Reduction of Rocuronium-induced Injection Pain With Aspiration of Blood

This clinical trial uses a random table for sequential randomization, randomly assigning subjects to 3 groups, each consisting of 40 participants.

Researcher will confirm the patency of peripheral intravenous lines before induction. If peripheral intravenous lines cannot be used, they will be readministered at another injection site. If there are difficulties in peripheral intravenous injection, the participant will need to withdraw from this clinical trial. The neuromuscular monitoring device (NMT) is installed before the start of the clinical trial to monitor the effects of the drug.
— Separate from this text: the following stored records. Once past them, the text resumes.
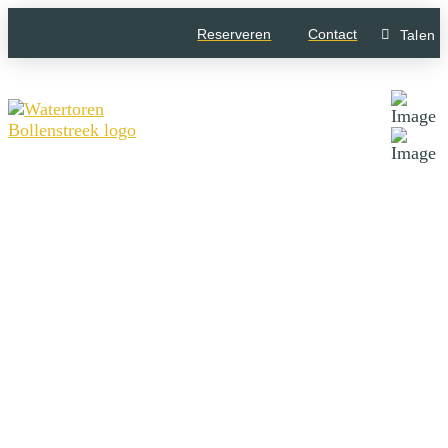
Reserveren
Contact
Talen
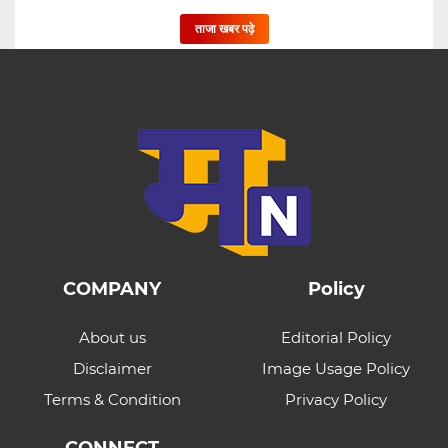
ताजा खबर पढ़े
COMPANY
Policy
About us
Editorial Policy
Disclaimer
Image Usage Policy
Terms & Condition
Privacy Policy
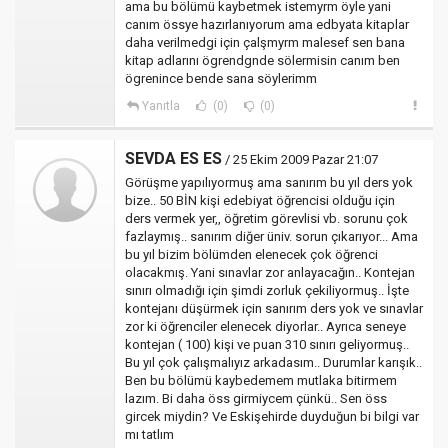
ama bu bölümü kaybetmek istemyrm öyle yani
canım össye hazırlanıyorum ama edbyata kitaplar
daha verilmedgi için çalşmyrm malesef sen bana
kitap adlarını ögrendgnde sölermisin canım ben
ögrenince bende sana söylerimm
Yanıtla
(0)
(0)
SEVDA ES ES
/ 25 Ekim 2009 Pazar 21:07
Görüşme yapılıyormuş ama sanırım bu yıl ders yok
bize.. 50 BİN kişi edebiyat öğrencisi olduğu için
ders vermek yer,, öğretim görevlisi vb. sorunu çok
fazlaymış.. sanırım diğer üniv. sorun çıkarıyor... Ama
bu yıl bizim bölümden elenecek çok öğrenci
olacakmış. Yani sınavlar zor anlayacağın.. Kontejan
sınırı olmadığı için şimdi zorluk çekiliyormuş.. İşte
kontejanı düşürmek için sanırım ders yok ve sınavlar
zor ki öğrenciler elenecek diyorlar.. Ayrıca seneye
kontejan ( 100) kişi ve puan 310 sınırı geliyormuş..
Bu yıl çok çalışmalıyız arkadasım.. Durumlar karışık..
Ben bu bölümü kaybedemem mutlaka bitirmem
lazım. Bi daha öss girmiycem çünkü.. Sen öss
gircek miydin? Ve Eskişehirde duyduğun bi bilgi var
mı tatlım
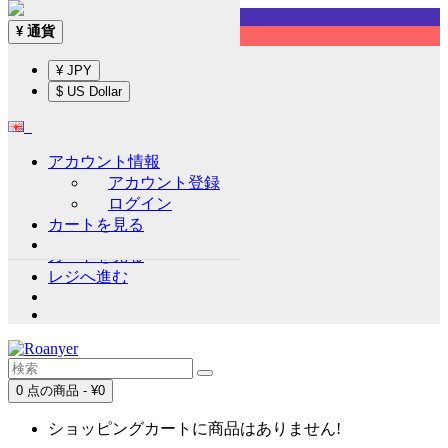
Sign up!
通貨
¥
English
¥ JPY
通貨
¥
$ US Dollar
¥ JPY
$ US Dollar
アカウント情報
アカウント情報
アカウント登録
アカウント登録
ログイン
ログイン
カートを見る
ウイッシュリスト (0)
カートを見る
レジへ進む
0 点の商品 - ¥0
ショッピングカートに商品はありません!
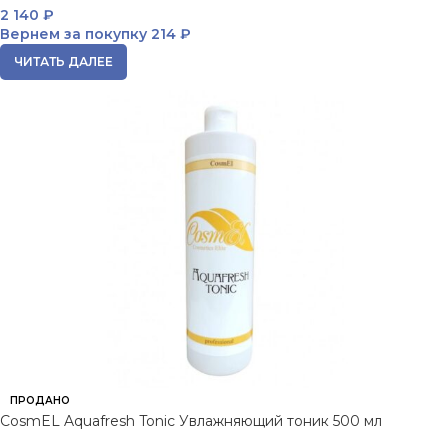
2 140
₽
Вернем за покупку
214 ₽
ЧИТАТЬ ДАЛЕЕ
ПРОДАНО
CosmEL Aquafresh Tonic Увлажняющий тоник 500 мл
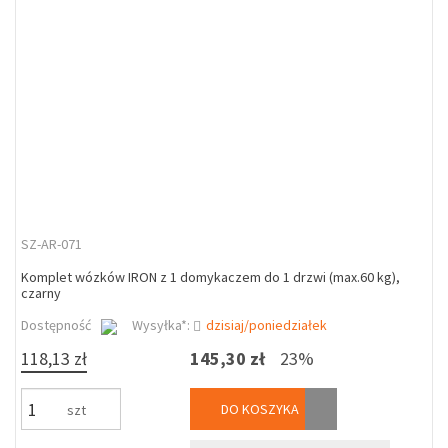
SZ-AR-071
Komplet wózków IRON z 1 domykaczem do 1 drzwi (max.60 kg),
czarny
Dostępność
Wysyłka*:
dzisiaj/poniedziałek
118,13 zł
145,30 zł
23%
DO KOSZYKA
szt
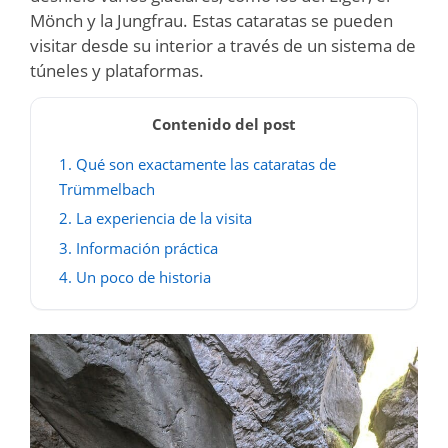
Mönch y la Jungfrau. Estas cataratas se pueden
visitar desde su interior a través de un sistema de
túneles y plataformas.
Contenido del post
1.
Qué son exactamente las cataratas de
Trümmelbach
2.
La experiencia de la visita
3.
Información práctica
4.
Un poco de historia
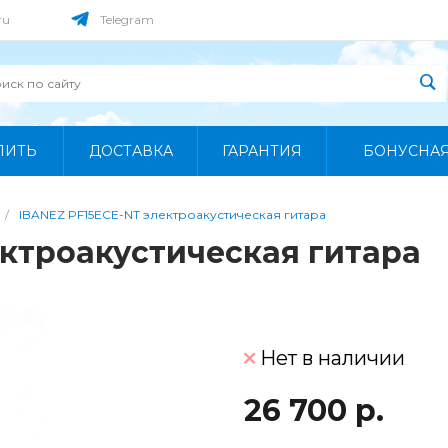
ru
Telegram
ПИТЬ
ДОСТАВКА
ГАРАНТИЯ
БОНУСНА
/
IBANEZ PF15ECE-NT электроакустическая гитара
ектроакустическая гитара
Нет в наличии
26 700 р.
To avoid influencing the final results, fentanyl and 2%lidocaine will not be administered before injecting rocuronium. Anesthesia induction begins with the administration of oxygen through a mask to assist breathing. Initially, propofol is injected at a dose of 1.5 to 2mg/kg. Once the participant is confirmed to have lost consciousness, researchers will inject diluted rocuronium immediately, with an injection speed of 10 to 15 seconds. The dose of rocuronium for each participant is 0.8 mg/kg. The first group is pre-diluted with 2mL of normal saline, the second group with 2mL of 2%lidocaine, and the third group with 2mL of the participant's blood. To avoid clotting of blood, the procedure of the third group involves using a syringe containing rocuronium to withdraw 2mL of blood from the vein, followed by simultaneous injection into the intravenous line. The NMT is used to monitor the drug's effects, defining the onset time as the time from rocuronium injection to the disappearance of train-of-four (TOF) count T1 and the duration of action as the time from rocuronium injection to the appearance of TOF count T1.